Portability can help the surviving spouse's estate by allowing all of the assets held by one spouse to pass to their surviving spouse without any estate or gift implications. For instance, in 2022, a married couple with $20 million in assets would not have to use the $12.06 million exemption when the first spouse passes away. However, the surviving spouse then dies with a taxable estate of around $20 million, and the estate tax rate is 40%.
This situation led to the development of credit shelter trust planning, also known as bypass trusts. When a spouse passes away, their assets are placed into a trust, which is then controlled by the surviving spouse. This type of trust can help preserve the first spouse's estate exemption, and it can also prevent the assets from being included in the surviving spouse's estate.
In 2013, the federal tax law known as Portability was made permanent.

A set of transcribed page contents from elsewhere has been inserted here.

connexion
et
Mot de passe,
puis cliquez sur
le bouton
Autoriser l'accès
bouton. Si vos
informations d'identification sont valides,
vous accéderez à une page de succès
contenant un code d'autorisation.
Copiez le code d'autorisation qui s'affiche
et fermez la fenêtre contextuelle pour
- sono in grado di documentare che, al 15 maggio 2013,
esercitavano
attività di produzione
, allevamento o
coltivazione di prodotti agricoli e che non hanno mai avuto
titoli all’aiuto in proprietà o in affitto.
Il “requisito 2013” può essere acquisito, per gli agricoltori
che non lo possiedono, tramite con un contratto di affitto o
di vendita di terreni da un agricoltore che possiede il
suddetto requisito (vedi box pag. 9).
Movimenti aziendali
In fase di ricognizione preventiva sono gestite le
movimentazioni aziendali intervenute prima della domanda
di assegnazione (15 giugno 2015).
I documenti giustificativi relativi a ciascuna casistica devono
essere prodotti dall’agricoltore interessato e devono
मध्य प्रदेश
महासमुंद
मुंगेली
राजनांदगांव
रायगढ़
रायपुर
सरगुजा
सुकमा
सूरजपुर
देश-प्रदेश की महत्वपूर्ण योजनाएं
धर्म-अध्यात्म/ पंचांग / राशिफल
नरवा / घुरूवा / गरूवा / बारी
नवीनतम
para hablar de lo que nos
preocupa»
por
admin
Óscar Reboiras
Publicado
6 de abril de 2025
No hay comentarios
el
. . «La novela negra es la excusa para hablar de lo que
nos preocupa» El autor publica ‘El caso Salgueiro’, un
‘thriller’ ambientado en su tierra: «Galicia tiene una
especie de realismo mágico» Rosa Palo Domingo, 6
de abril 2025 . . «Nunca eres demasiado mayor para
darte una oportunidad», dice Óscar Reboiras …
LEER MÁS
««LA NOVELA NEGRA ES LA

This made it easier for married couples to carry out estate planning.
Portability was used to allow the surviving spouse to take advantage of the deceased spouse's unused exemption. For instance, in this example, the surviving spouse had $24.12 million of exemption after the first spouse passed away in September 2022. Without owing taxes, the surviving spouse now has a total estate of $20 million.
The implementation of permanent portability and the concept of treating married couples as a single unit brought about the same level of estate taxation as the unlimited marital deduction. As a result, there are still some estate planning items that can be addressed permanently.
One important note about portability is that it only works in federal law. In the states that have their own estate taxes, only Maryland and Hawaii allow for the same portability between spouses. This means that estate planning in these states can be affected by additional tax planning techniques. For instance, credit shelter planning can be very effective for individuals who are planning on using credit to preserve their assets.
Although credit shelter planning was the "go-to" technique for many individuals before the implementation of permanent portability, many estate plans still feature various aspects of it that are no longer necessary. For instance, if a client's estate plan has several components that are not related to portability, it is important that they review and update their plans to accommodate the new legislation.
One of the key components of portability is that it requires the surviving spouse to make the election. In the IRS Revenue Ruling issued in November 2022, it allowed the surviving spouse to make the election on the estate of the deceased spouse that was large enough to require a Form 706.
Although the threshold for filing was not met for deceased spouses' estates, the surviving spouse was allowed to make the election up to five years from the death of the spouse. This new window is very important for individuals who have potential estate tax liability. It is also important to note that the current exemption levels will expire in 2025.